« Enfin, une bonne nouvelle! » sommes-nous tentés de crier à tous les vents. Depuis quelques semaines, les médias communautaires peuvent envisager des jours meilleurs. Patrimoine canadien financera des stages dans les journaux et radios en situation linguistique minoritaire.
Il s’agit d’un répit longtemps attendu dans toutes les communautés francophones du pays.
Il faut bien l’admettre, c’est un ciel d’automne depuis plusieurs années.
Il y a un an CKRP, la radio de Falher/Rivière-la-paix en Alberta quittait les ondes. D’autres en arrachaient et en arrachent encore comme on le dit familièrement : Plamondon, toujours en Alberta, Gravelbourg en Saskatchewan, Yellowknife dans les Territoires du Nord-Ouest, Iqaluit au Nunavut et Penetanguishene en Ontario. Quelques-unes vivent aussi dans la misère en Nouvelle-Écosse.
On peine aussi à boucler les fins de mois dans les journaux. Le papier et l’impression coutent toujours aussi cher tandis que le gouvernement fédéral n’achète presque plus de publicité.
En septembre 2015, L’Express d’Orléans à Ottawa abandonnait son édition papier.
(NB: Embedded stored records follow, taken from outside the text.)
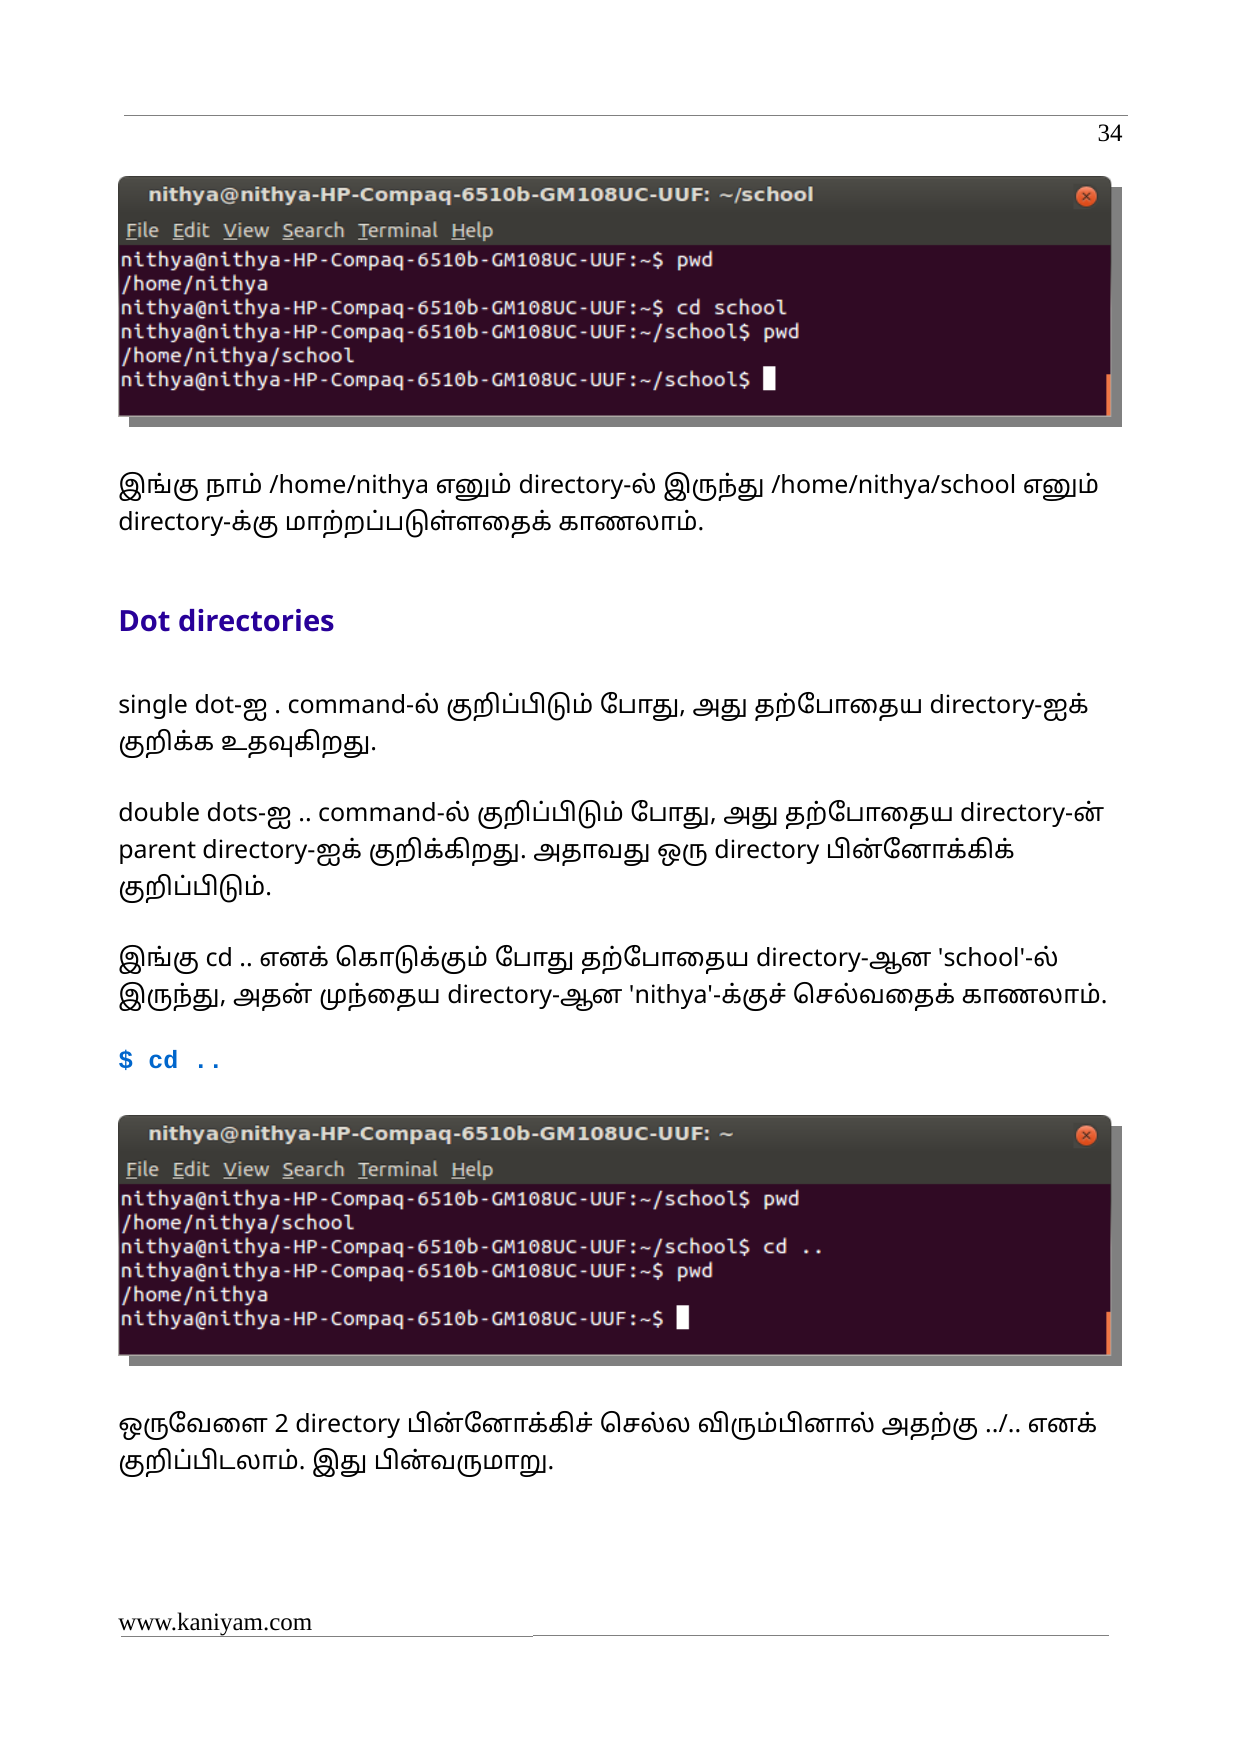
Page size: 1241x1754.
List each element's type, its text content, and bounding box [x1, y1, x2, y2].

text double dots-ஐ .. command-ல் குறிப்பிடும் போது, அது தற்போதைய directory-ன் parent directory-ஐக் குறிக்கிறது. அதாவது ஒரு directory பின்னோக்கிக் குறிப்பிடும். [118, 794, 1122, 905]
picture [118, 176, 1112, 417]
text $ cd .. [118, 1047, 1122, 1076]
text single dot-ஐ . command-ல் குறிப்பிடும் போது, அது தற்போதைய directory-ஐக் குறிக்க உதவுகிறது. [118, 686, 1122, 760]
subtitle Dot directories [118, 600, 1122, 640]
picture [118, 1115, 1112, 1356]
text இங்கு cd .. எனக் கொடுக்கும் போது தற்போதைய directory-ஆன 'school'-ல் இருந்து, அதன் முந்தைய directory-ஆன 'nithya'-க்குச் செல்வதைக் காணலாம். [118, 939, 1122, 1013]
text இங்கு நாம் /home/nithya எனும் directory-ல் இருந்து /home/nithya/school எனும் directory-க்கு மாற்றப்படுள்ளதைக் காணலாம். [118, 467, 1122, 541]
text ஒருவேளை 2 directory பின்னோக்கிச் செல்ல விரும்பினால் அதற்கு ../.. எனக் குறிப்பிடலாம். இது பின்வருமாறு. [118, 1406, 1122, 1480]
On se demandait alors si ce n’était pas le début d’une triste tendance. On a eu la réponse 16 mois plus tard. L’Express a quitté internet en janvier 2017.
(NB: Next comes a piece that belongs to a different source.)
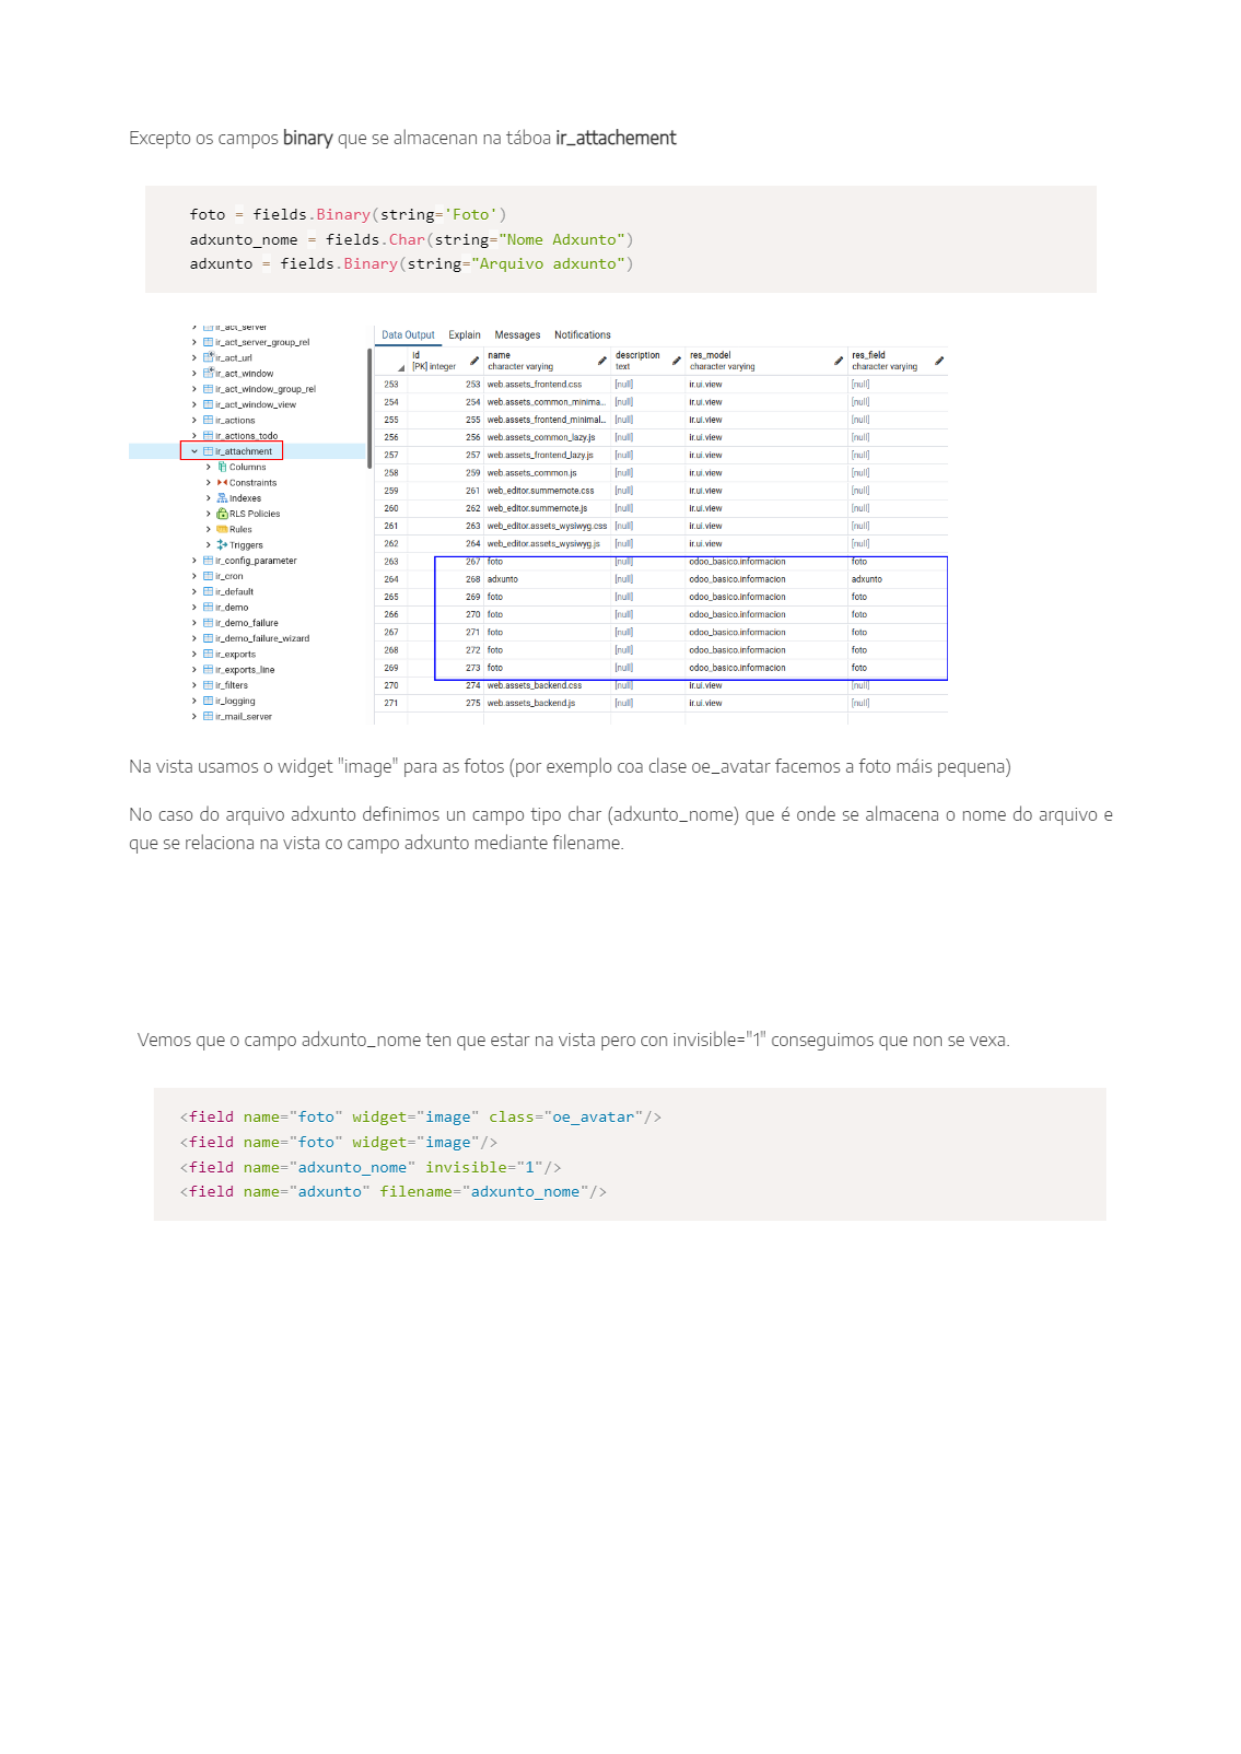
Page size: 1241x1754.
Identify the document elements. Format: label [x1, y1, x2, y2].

picture [132, 1011, 1137, 1256]
picture [118, 118, 1123, 858]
C’était huit mois après l’annonce de la nouvelle politique fédérale sur les communications avec le public.
La bête noire des médias
Rien ne portait sur l’achat de publicité auprès des médias communautaires. Le fédéral comptait désormais se servir davantage des médias sociaux et du web. La bête noire des médias communautaires allait donc grossir.
Deux commissaires aux langues officielles (à Ottawa et à Toronto) ont fait enquête à ce sujet. Rien n’avait débouché sur un engagement sérieux des gouvernements en faveur de ces médias en difficulté.
Le 28 septembre 2017, la ministre de Patrimoine canadien, Mélanie Joly, présentait sa politique sur le Canada créatif. Le fédéral ne soutiendrait plus de « modèles qui ne sont pas viables pour l’industrie », avait-elle annoncé.
Il est difficile pour un média francophone en situation minoritaire d’être un « modèle viable pour l’industrie ». Il répond néanmoins à un mandat, soit celui de contribuer à l’épanouissement et au développement de sa communauté en plus de servir la démocratie.
Au hasard de mes déplacements, je me suis retrouvé à l’antenne des radios communautaires de Penetanguishene et de Yellowknife. Aussi, j’ai lu Le Franco à Edmonton puis Le Gaboteur à Terre-Neuve.
J’étais en poste à CBKF, la radio de Radio-Canada en Saskatchewan. Des journaux lancés sans trop de manières trainaient sur une table : Globe and Mail, Star Phoenix, Leader Pos ». Les titres s’étalaient en anglais… Et puis tout à coup, je tombe sur un mot français qui dépassait : « vive ». Je sors le journal de l’empilade. Il avait beau être plus modeste que les autres en taille, il était le plus significatif de tous. Je venais de découvrir L’Eau vive.
L’ouvrir, c’était voir les mots de ma culture fleurir dans l’immensité des plus grandes plaines et sous le plus grand ciel qu’il m’avait été donné de voir.
Tout en français, loin du Québec. Du concret.
Un premier pas
Les médias communautaires auront désormais de nouveaux moyens pour assurer cette présence.
L’Association de la presse francophone est heureuse de ce nouveau programme fédéral, comme en témoigne son président, Francis Sonier. « Les médias communautaires doivent regarder vers l’avenir et nous savons que la formation de la relève est un élément clé pour assurer la vitalité de l’information locale dans toutes les régions du pays. »
À l’information s’ajoute un autre enjeu, la présence de la langue française partout au Canada. C’est un rayon de soleil qui jaillit d’un journal, d’une page web ou de la radio, tel un abri contre un ciel gris de novembre, où que l’on soit dans le pays, ses forêts, ses montagnes, ses plaines ou ses océans. Souhaitons que ça dure longtemps.